Since China banned the import of most recyclable material at the beginning of 2018, curbside recycling programs in the United States have been in the spotlight, and municipalities have sought ways to improve collection and sortation. A new poll of more than 2,000 Americans conducted online by The Harris Poll on behalf of The Institute of Scrap Recycling Industries (ISRI), Washington, reveals how curbside recycling programs in the U.S. are perceived and provides insights on how they can be strengthened to improve the quality and supply of recyclable material. 

The survey was conducted Sept. 17-19, 2018, among more than 2,000 U.S. adults at the same time the groups conducted a similar study on the ease of recyclability that was part of the same polling process in September

According to the study, nearly 8 in 10 Americans have curbside programs where they live (79 percent). Of those with programs, almost 9 in 10 find the recycling services to be valuable (88 percent). It is split nearly in half between those who feel these programs are effective and efficient compared with those who believe they can be improved (43 percent to 45 percent). Only 12 percent believed it is not a valuable service.

“Seeing that 88 percent [of people] find [recycling] to be valuable is key,” says Mark Carpenter, senior director of communications at ISRI. “One of the concerns with all media attention on China and stories about recycling programs being cut back, there’s concern that would this dissuade people from recycling. I think this is positive indicator—people value recycling, and it’s part of their community based on breakdowns in terms of people are looking for more collection, larger bins, recycling is healthy in terms of public attitude and people are looking to recycle.”

“With the actions taken by China prohibiting the importation of recyclable material, there has been a fear that this would negatively impact the public perception of curbside recycling,” says Robin Wiener, president of ISRI. “On the contrary, Americans have a very positive view of recycling programs in their communities. Where they do seek improvements, there is an opportunity to increase recycling rates, increase quality, and create more of a supply of recyclable materials for use in manufacturing products.”

Carpenter says the 88 percent figure is valuable information to the association.
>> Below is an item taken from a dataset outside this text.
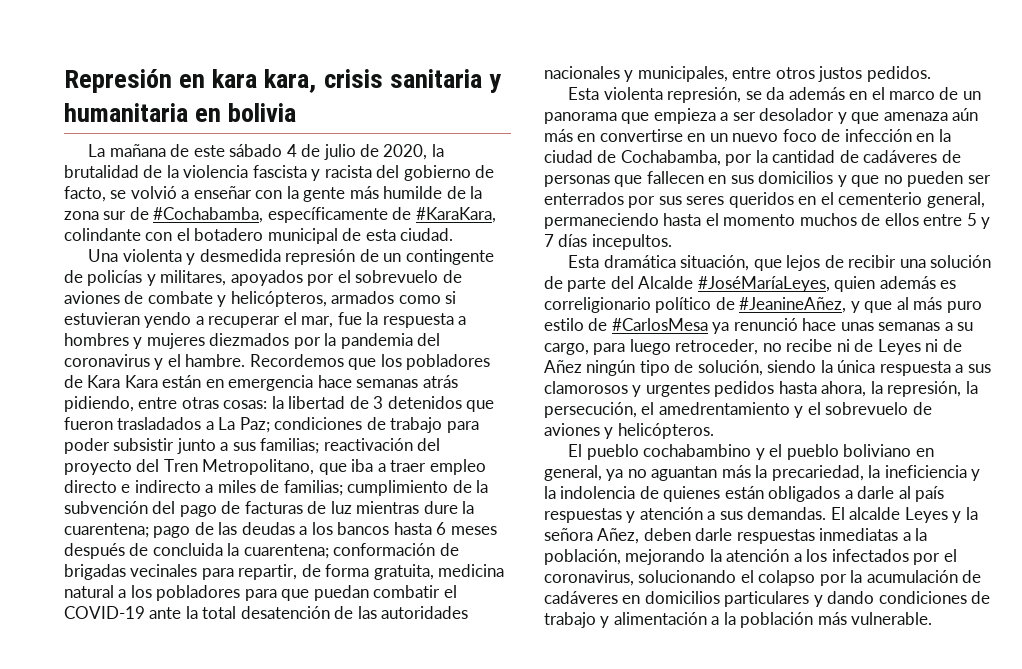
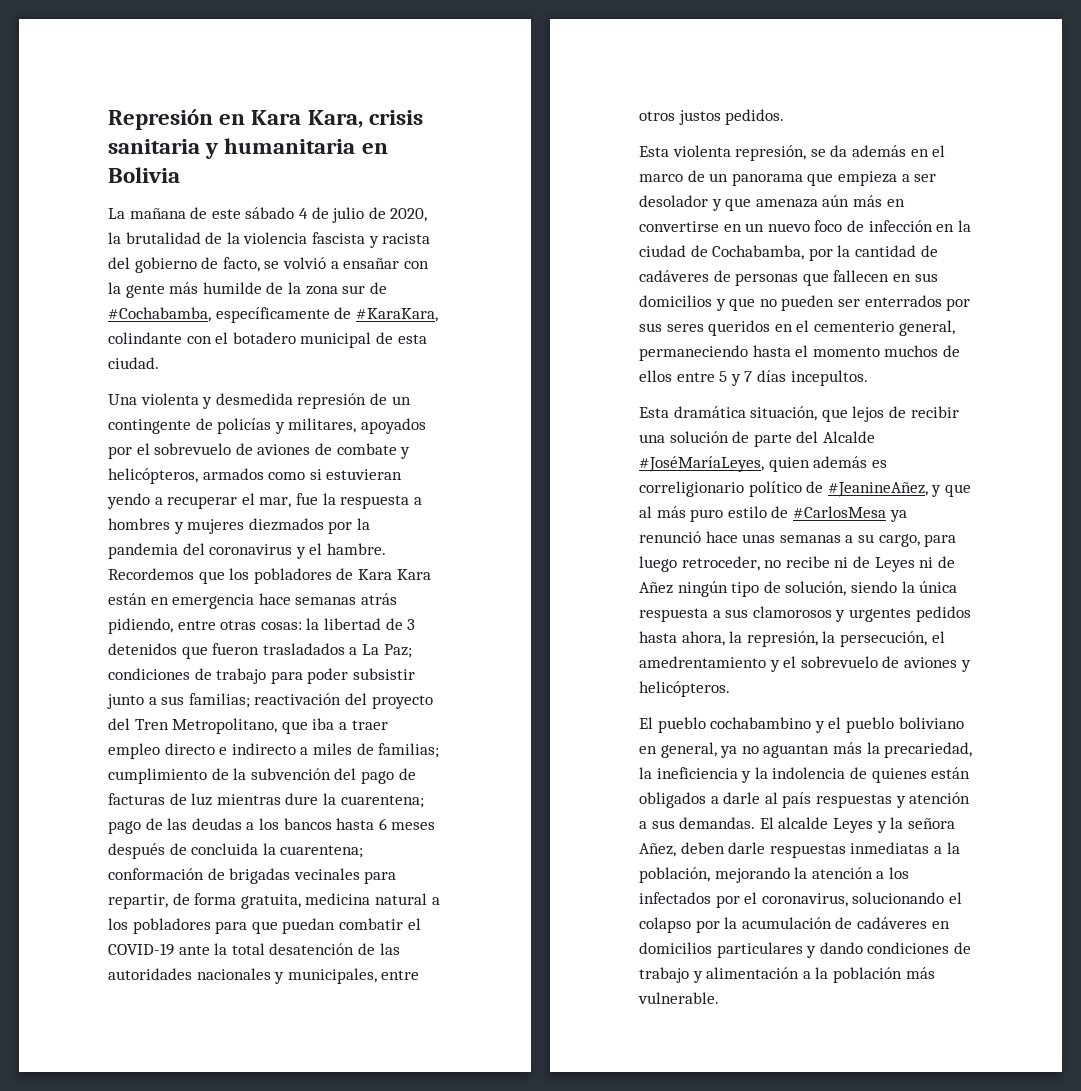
[212,69,317,93] kara kara, -> [251,110,363,128] Kara Kara,
[228,103,297,122] bolivia -> [108,167,180,183] Bolivia
[193,186,252,199] enseñar -> [343,258,400,269] ensañar

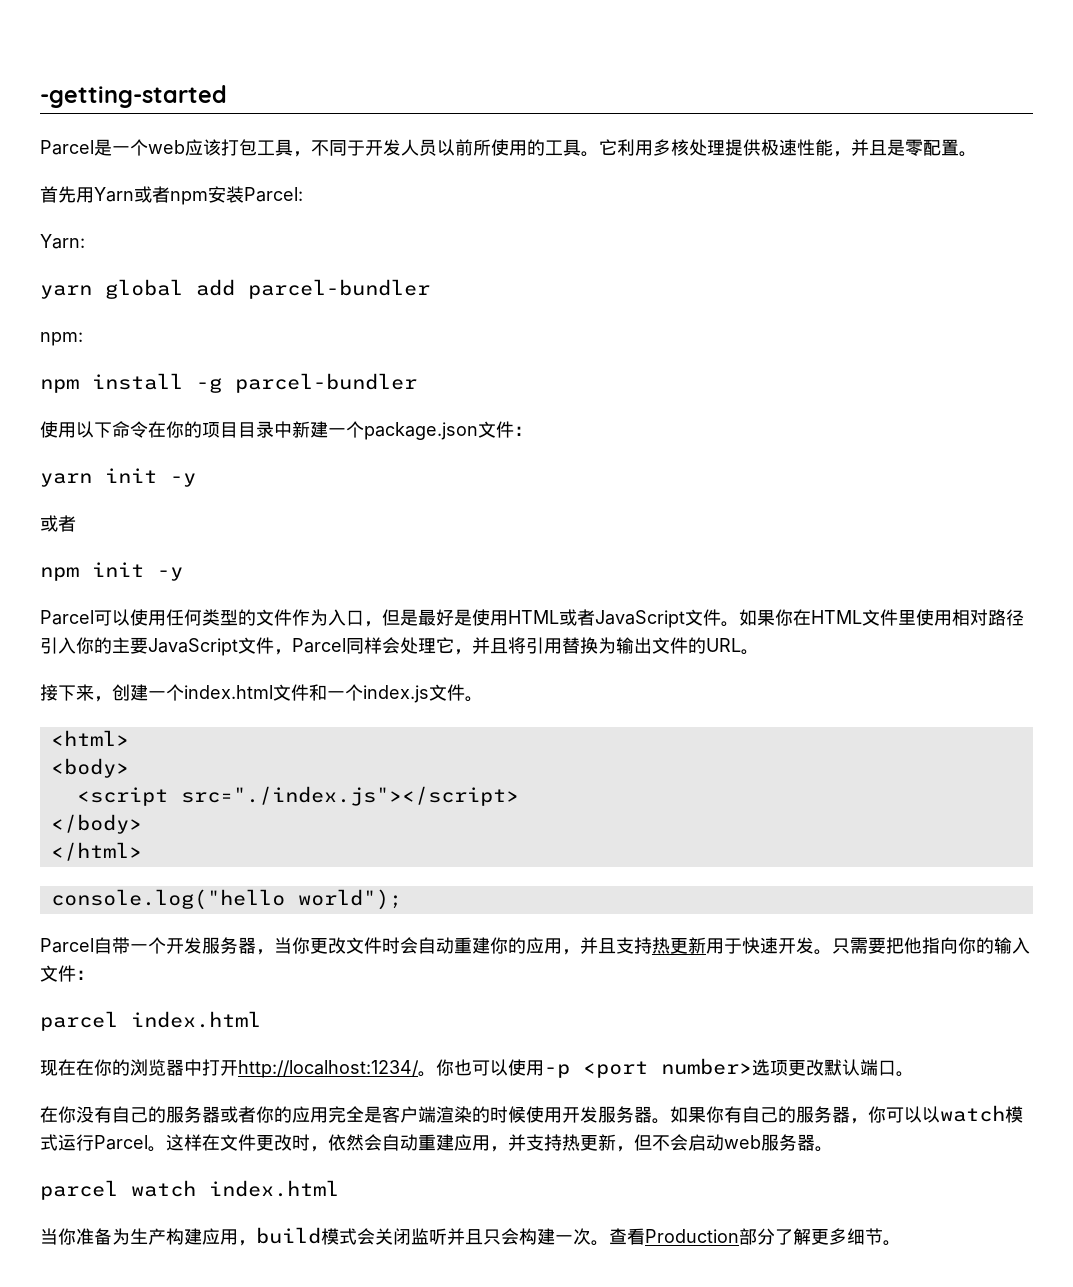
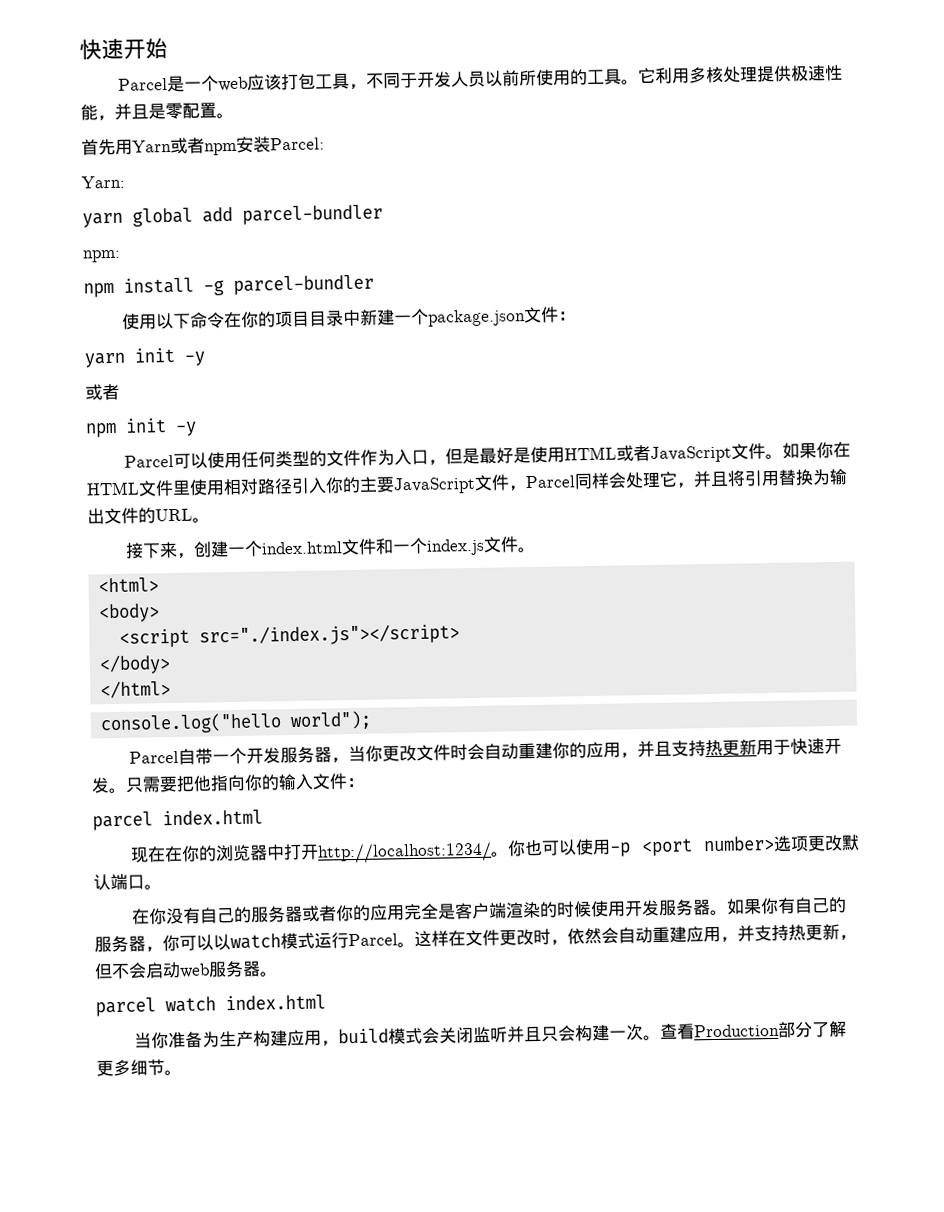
[40,85,227,108] -getting-started -> [79,38,168,60] 快速开始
“One of the concerns with all media attention on China and stories about recycling programs being cut back, there’s concern that would this dissuade people from recycling,” he says. “I think this is positive indicator—people value recycling, and it’s part of their community based on breakdowns in terms of people are looking for more collection, larger bins, recycling is healthy in terms of public attitude and people are looking to recycle.”

Those surveyed who believe curbside recycling could be improved or was not valuable were asked ways such programs could be improved in their community. More than half feel more public education would help (54 percent). Outside education, the most popular recommendations focus on the pickup process:

  • Have more frequent recycling pickups (36 percent).
  • Use separate bins for different recyclable materials (35 percent).
  • Provide larger recycling containers to manage volume (35 percent).

There is also an appetite for more public investment in recycling infrastructure to better sort and process materials (28 percent).

Punitive actions designed to encourage households to better recycle are among the least popular options:

  • Allow collectors to refuse pickup of nonrecyclable materials and leave them at the curb (18 percent).
  • Implement fines for residents who improperly recycle (17 percent).

“The public is very much aligned with the recycling industry’s recommendations when it comes to ways to improve the quality of material coming out of the curbside recycling stream,” Wiener adds. “Better sorting techniques, both at the household level and at material recovery facilities, alone will go a long way in improving the quality and driving demand for these materials. This is an encouraging sign that local governments need to take note of when it comes to investing in recycling infrastructure.”

Carpenter says this poll, along with the recyclability ease poll results released last week, will be useful to present data to stakeholders during America Recycles Day Nov. 15. He says it offers helpful information to back up ISRI’s conversations with lawmakers in general.

“We’ll do a radio tour around that time based on the information to share results of the poll more broadly with the public,” he says. ““Another factor, it’s been over a year now in wake of issues with China, and ISRI has been leading efforts related to addressing key issues related to the supply and demand of recyclable materials. So, having a survey of the public should shed some light on key areas for stakeholders throughout the recycling chain.”

The survey also looked at the roles brands play in encouraging recycling. Detailed results are available online.